**PROVIDED PASSAGE:**
# Poor West Ham



## joedenise (Jul 20, 2007)

Went out last night and saw 3 West Ham supporters playing football with a hedgehog. Went to phone the RSPCA but changed my mind when the hedgehog scored :lol: :lol: :lol: 

Joe


----------



## 96299 (Sep 15, 2005)

:lol: 

I bought a premiership toolbox yesterday, but it had no Hammers in it.  

Steve


----------



## joedenise (Jul 20, 2007)

Anyone know any Chelsea jokes - my Son in Law is getting on my nerves with the Hammers jokes!

Joe


----------



## jimmyd0g (Oct 22, 2009)

joedenise said:


> Anyone know any Chelsea jokes - my Son in Law is getting on my nerves with the Hammers jokes!
> 
> Joe


Torres - he's a Chelsea joke.


----------



## KeithChesterfield (Mar 12, 2010)

Quick Chelsea joke for you - 

Two blokes were walking through a cemetery when they happened upon a tombstone that read:
"Here lies John Sweeney, a good man and a Chelsea fan."
So, one of them asked the other: "When the hell did they start putting two people in one grave?"


----------



## KeithChesterfield (Mar 12, 2010)

**TASK LIST:**
**1.** Please rewrite the paragraph in the West Ham thread that begins "Went out last night" in fewer words, keeping its main facts.
**2.** From the West Ham thread, extract word for word the part that opens with the words containing "Went out last" and closes with "(Sep 15, 2005)".

**DATA EXTRACT:**
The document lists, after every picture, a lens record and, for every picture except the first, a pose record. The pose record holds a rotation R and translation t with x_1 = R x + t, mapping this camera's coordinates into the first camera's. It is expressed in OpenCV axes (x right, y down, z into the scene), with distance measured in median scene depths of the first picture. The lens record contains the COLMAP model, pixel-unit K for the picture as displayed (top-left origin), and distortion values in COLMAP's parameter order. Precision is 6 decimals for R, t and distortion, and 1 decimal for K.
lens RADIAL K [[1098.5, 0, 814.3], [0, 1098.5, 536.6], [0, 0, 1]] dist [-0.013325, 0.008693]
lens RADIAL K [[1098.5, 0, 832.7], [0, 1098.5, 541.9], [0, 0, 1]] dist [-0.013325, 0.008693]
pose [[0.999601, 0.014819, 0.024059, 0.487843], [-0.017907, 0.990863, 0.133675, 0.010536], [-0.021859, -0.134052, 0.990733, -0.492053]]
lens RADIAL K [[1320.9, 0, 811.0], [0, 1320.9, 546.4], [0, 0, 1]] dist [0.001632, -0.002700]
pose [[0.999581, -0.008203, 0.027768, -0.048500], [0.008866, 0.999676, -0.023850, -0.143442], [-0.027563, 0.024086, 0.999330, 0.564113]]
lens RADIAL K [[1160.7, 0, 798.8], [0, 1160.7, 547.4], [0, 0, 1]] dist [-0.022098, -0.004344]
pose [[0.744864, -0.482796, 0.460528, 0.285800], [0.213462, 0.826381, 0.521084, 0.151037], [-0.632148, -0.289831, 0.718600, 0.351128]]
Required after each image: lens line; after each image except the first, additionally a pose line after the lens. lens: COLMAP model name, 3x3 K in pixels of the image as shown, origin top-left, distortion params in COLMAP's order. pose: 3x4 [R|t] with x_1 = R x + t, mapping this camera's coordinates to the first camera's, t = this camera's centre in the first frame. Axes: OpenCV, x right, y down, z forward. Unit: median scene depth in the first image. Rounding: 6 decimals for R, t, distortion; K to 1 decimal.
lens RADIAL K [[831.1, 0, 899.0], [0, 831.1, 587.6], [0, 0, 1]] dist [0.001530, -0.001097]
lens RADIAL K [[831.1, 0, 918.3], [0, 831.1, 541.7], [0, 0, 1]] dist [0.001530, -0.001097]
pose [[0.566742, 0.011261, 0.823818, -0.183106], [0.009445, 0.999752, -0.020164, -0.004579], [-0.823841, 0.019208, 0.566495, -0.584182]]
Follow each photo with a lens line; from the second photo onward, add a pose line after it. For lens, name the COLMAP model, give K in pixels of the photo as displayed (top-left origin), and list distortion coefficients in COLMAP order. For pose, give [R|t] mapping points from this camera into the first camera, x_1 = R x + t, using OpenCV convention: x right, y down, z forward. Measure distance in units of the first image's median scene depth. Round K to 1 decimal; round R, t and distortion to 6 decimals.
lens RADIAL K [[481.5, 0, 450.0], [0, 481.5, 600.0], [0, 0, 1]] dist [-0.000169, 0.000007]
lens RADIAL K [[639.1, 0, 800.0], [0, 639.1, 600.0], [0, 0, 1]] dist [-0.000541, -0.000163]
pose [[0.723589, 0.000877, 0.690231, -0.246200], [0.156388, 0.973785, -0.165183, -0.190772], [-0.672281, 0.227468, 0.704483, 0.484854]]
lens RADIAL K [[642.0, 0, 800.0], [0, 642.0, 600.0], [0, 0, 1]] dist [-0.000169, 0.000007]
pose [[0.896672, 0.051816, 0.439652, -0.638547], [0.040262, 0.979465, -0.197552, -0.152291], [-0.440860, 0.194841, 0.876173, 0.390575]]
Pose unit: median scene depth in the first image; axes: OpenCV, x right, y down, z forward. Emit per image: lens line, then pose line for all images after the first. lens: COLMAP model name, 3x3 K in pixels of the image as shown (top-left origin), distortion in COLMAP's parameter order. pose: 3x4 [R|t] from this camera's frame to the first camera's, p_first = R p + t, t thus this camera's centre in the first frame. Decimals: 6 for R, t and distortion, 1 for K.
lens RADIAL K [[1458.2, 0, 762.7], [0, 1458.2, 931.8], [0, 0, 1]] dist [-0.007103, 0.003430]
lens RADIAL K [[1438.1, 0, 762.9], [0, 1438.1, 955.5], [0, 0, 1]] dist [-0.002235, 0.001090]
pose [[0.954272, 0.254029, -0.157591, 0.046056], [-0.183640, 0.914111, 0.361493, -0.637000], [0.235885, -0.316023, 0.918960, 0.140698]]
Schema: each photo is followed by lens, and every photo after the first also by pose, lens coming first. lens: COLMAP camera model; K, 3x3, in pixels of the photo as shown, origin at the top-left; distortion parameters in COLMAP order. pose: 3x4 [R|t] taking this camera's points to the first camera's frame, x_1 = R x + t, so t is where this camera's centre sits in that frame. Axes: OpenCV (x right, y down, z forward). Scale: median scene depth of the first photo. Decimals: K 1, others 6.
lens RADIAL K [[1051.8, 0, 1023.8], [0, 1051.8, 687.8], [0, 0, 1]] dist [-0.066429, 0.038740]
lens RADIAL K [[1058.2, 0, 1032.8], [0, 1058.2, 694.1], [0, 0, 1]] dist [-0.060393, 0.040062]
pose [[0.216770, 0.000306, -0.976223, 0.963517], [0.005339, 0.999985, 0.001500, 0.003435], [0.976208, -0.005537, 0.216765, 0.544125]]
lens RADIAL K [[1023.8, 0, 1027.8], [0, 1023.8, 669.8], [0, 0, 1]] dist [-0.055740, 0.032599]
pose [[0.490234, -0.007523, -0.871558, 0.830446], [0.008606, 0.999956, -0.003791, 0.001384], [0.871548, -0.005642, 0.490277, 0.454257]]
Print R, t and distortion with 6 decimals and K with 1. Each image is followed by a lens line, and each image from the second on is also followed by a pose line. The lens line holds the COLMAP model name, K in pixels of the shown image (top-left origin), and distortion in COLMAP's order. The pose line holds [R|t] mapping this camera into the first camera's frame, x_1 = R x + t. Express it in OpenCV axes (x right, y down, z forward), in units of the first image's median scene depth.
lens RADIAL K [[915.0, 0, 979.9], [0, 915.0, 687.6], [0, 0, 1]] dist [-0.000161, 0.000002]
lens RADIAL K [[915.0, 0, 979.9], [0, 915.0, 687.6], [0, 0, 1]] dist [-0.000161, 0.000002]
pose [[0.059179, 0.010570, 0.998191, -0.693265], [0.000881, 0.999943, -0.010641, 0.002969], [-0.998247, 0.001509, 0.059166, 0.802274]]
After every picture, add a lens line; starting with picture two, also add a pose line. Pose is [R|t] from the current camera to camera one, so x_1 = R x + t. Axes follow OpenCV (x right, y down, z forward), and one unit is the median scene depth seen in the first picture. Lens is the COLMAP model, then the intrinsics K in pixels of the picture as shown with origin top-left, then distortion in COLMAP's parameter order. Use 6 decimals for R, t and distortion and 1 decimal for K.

**RESPONSES PER TASK:**
**1.** Last night, three West Ham supporters were seen playing football with a hedgehog. The idea of phoning the RSPCA was dropped when the hedgehog scored.

**2.**
Went out last night and saw 3 West Ham supporters playing football with a hedgehog. Went to phone the RSPCA but changed my mind when the hedgehog scored :lol: :lol: :lol: 

Joe


----------



## 96299 (Sep 15, 2005)